Buying an agency is almost never the reason that's given, which is some nonsense about having a full spectrum of expertise to meet client needs, or having a joined up offering. It's about helping someone, normally at the top of either organisation, have some fun or dodge a bullet.
We're a family now games
Welcome to the wringer. Newly-acquired firms become gradually subject to the new owner's conditions. There are new benefits and baubles — and then the constraints build up. Monthly and quarterly targets create perverse incentives and accounting sleight of hand. You inevitably fail a mystery calculus of headcount revenue and people start slipping out the door.
Who's going to be a millionaire? Meanwhile, senior people (nominally agency heads) are trying to establish themselves in a group pecking order, protect turf — and ensure that their earn-outs or long-term incentive programmes happen.
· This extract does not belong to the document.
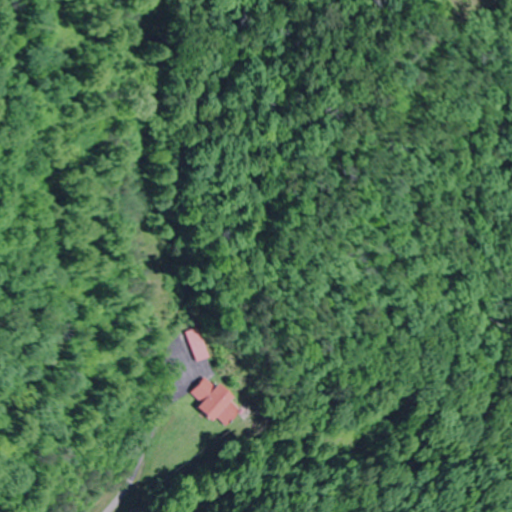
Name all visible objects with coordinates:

They are also increasingly compromised: having to explain and defend decisions that challenge the relationships and ideology they themselves have built up. Frequently, they leave before the earn-out. Sometimes they make an earn-out happen, but leave scorched earth behind.
Let's pretend to co-operate in the client's interest. The nominal case for agency groups is greater expertise and fire power for the client, but the financial model prevents this. Co-operation dilutes margin, and there's only one winner. Owners can't wean themselves off the independent P&L and earn-out model, which directly contradicts the espoused value of client commitment.
Huddle together for warmth. Most mergers now take place for negative reasons: neither of these agencies are growing, so let's put them together, cut some costs and hope that something better can emerge.
Zero sum. The other unforeseen part of the let's co-operate game is that clients have a counter move. They're motivated to get the best people from across the group at the cheapest rates. This sets in train a zero sum game for both parties. The financial logic of this is to gradually wipe the different agency entities from the map and create one client-facing brand. Kantar and Engine are the most recent examples of this, perhaps inevitable, end game.
How to survive and even thrive
The natural human impulse is to seek belonging. To have a tribe. It's one of the reasons we form attachments to the people around us, and to companies which value and reward our work. How are you going to do this in an insecure and contingent sector?
First, we're not exceptions. Virtually all professional services are facing similar dynamics. Second, figure out how you're going to belong. There are very few people in the inner group and it's often not the greatest place to be. Form your own tribe: pursue a new service or product offering within the business, set up a side hustle, make a contribution to the industry in a different way. Find a way of belonging that works for you. Third, an option is to remain detached. One senior holding group staffer says that they're attracting smart but transactional people. They're not going to create ties that bind, because the ties can be easily cut by someone else. Fourth, find an agency which is fiercely independent and/or whose owners clearly have your interests in mind. You can identify these people by their willingness to listen to you, remember your birthday and contribute to your pension. Fifth, start your own thing. Or thing within a thing.
Don't get me wrong, there are some fantastic workplaces out there, great leaders and brilliant work being done. But it's often being done despite a financial engineering that has forced a series of deceptions on us. M&As are a given — but they can be survived.